André Breton

Clair de terre

France   1922

Genre de texte
recueil de poésies

Contexte
Le titre désigne explicitement « Cinq rêves », tous dédiés à Georges de Chirico (Giorgio de Chirico, 1888-1978), peintre italien d'origine grecque, très actif à Paris vers 1911-1914 et dont les rapports au surréalisme, nombreux et fluctuants, vont de précurseur à exclu (à partir de 1926). L'édition originale des trois premiers de ces rêves s'accompagnait de la reproduction d'une de ses toiles, le Cerveau de l'enfant (1914), que possédait André Breton.

Notes
Roger Lefébure est un avocat parisien qui défendit les dadaïstes dans quelques affaires (cf. Pléiade, p. 151, n. 1).

Paul Poiret (1879-1944), couturier et décorateur français, personnalité de la mode féminine.

Commentaires
Phénomène de transformation courant dans le rêve: à l'image des oiseaux se superpose celle d'un gros mammifère, vache ou cheval.

Texte témoin
André Breton, Clair de terre, précédé de Monts de piété, suivi de le Révolver à cheveux blancs, et de l'Air et l'eau, Paris, Gallimard, (coll. « Poésie »), 1966, p. 39-40.

Édition originale
André Breton, « Récit de trois rêves », dans la revue Littérature (Paris), nouvelle série, 1er mars 1922, p. 5-6. Il s'agit du dernier des trois rêves dont il est précisé : « sténographie de Mlle Olla ». Ils sont accompagnés de la reproduction d'une toile de Chirico, le Cerveau de l'enfant (1914). Cf. Pléiade, p. 1191.

André Breton, troisième des « Cinq rêves », Clair de terre, Paris, Littérature (coll. « Littérature »), 1923.

Édition critique
André Breton, Å’uvres complètes, vol 1, Clair de terre, éd. Marguerite Bonnet, Paris, Gallimard (coll. « Bibliothèque de la pléiade »), 1988, p. 151.




3e des «Cinq rêves»

Un œil phosphorescent

III

Je me baignais avec un petit enfant au bord de la mer. Peu après je me trouvai sur la plage en compagnie d'un certain nombre de gens, dont les uns me sont connus, les autres inconnus, quand brusquement l'un des promeneurs nous signala deux oiseaux qui volaient parallèlement à une certaine distance, et qui pouvaient être des mouettes.

Quelqu'un eut aussitôt l'idée de tirer sur ces oiseaux (car nous portions tous des fusils) et l'on put croire que l'un d'eux avait été blessé.

Ils tombèrent en effet assez loin du rivage, et nous attendîmes quelque temps que la vague les apportât.

À mesure qu'ils approchaient, j'observai que ces animaux n'étaient nullement des oiseaux comme je l'avais cru tout d'abord, mais bien plutôt des sortes de vaches ou de chevaux.

L'animal qui n'était pas blessé soutenait l'autre avec beaucoup d'attendrissement.

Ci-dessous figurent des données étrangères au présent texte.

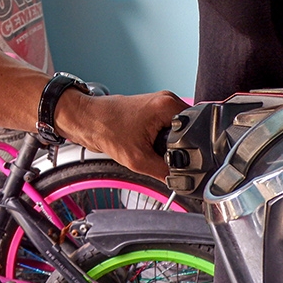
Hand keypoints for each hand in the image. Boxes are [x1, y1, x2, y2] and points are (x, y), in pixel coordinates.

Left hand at [54, 89, 185, 179]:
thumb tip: (180, 181)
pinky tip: (147, 145)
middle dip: (178, 149)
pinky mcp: (152, 111)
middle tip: (159, 155)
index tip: (180, 162)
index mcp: (168, 106)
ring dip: (168, 145)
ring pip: (178, 133)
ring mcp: (160, 105)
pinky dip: (161, 141)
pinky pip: (167, 130)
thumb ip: (164, 172)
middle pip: (189, 132)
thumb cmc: (105, 129)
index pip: (196, 130)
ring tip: (150, 149)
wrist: (86, 120)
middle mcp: (167, 100)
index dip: (191, 150)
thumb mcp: (138, 159)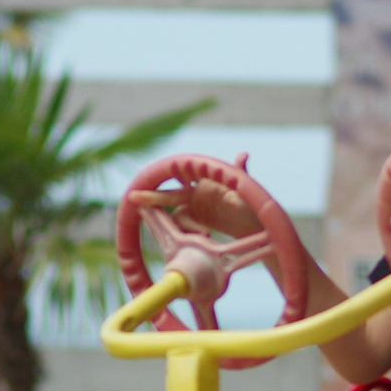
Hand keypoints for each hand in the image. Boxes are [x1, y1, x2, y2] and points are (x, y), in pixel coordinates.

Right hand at [136, 174, 262, 239]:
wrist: (257, 226)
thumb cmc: (254, 204)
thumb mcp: (247, 190)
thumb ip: (240, 173)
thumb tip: (244, 155)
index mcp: (206, 182)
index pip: (180, 180)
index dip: (166, 181)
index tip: (148, 184)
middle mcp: (198, 193)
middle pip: (171, 197)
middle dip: (153, 198)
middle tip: (133, 198)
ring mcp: (197, 208)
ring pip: (180, 217)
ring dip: (189, 227)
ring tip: (205, 235)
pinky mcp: (198, 222)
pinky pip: (186, 227)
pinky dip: (192, 231)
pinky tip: (205, 236)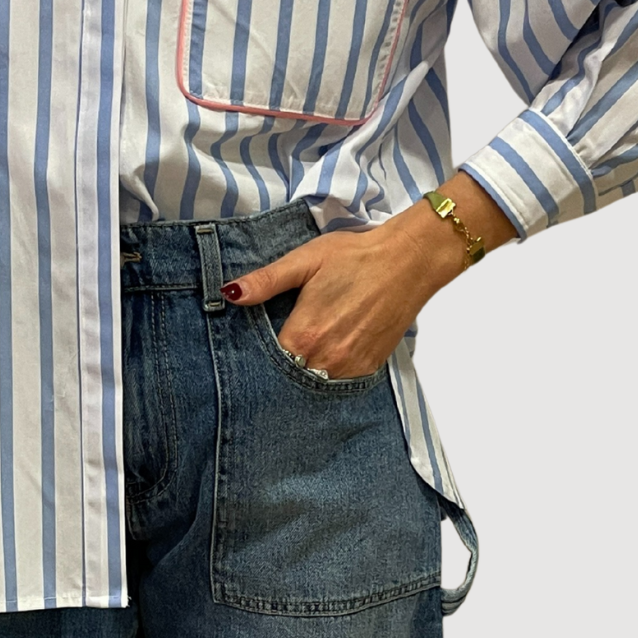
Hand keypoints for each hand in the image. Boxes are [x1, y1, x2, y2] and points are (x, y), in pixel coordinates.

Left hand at [222, 174, 510, 378]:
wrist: (408, 261)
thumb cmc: (354, 256)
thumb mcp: (304, 261)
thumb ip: (266, 281)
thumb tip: (229, 294)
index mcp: (303, 335)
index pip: (267, 360)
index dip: (262, 352)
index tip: (260, 343)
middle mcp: (325, 360)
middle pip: (290, 374)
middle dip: (283, 363)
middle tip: (288, 342)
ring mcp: (349, 368)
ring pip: (315, 380)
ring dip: (308, 368)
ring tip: (312, 344)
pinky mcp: (369, 368)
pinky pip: (340, 380)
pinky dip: (331, 370)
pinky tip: (331, 350)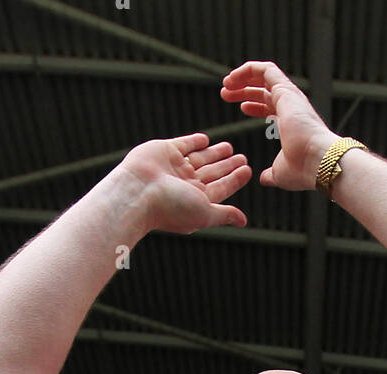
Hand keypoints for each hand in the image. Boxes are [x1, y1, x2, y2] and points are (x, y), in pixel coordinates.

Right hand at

Quand ils furent à nos pieds, ce dernier expira.

La particularité la plus remarquable que présentait cet animal qui venait de mourir était la différenciation très curieuse de ses yeux.

L'un de ceux-ci, en effet, était complètement terne et assez semblable à une coquille d'oursin, tandis que l'autre était merveilleusement coloré et brillant.

L'animal secourable avait depuis longtemps disparu. C'est alors que M. Roger Lefébure qui, je ne sais pourquoi, se trouvait parmi nous, s'empara de l'oeil phosphorescent et le prit pour monocle.

Ce que voyant une personne de l'assistance jugea bon de rapporter l'anecdote suivante :

Dernièrement, comme à son habitude, M. Paul Poiret dansait devant ses clientes, quand brusquement son monocle tomba par terre et se brisa. M. Paul Éluard, qui se trouvait là, eut l'amabilité de lui offrir le sien, mais celui-ci subit le même sort.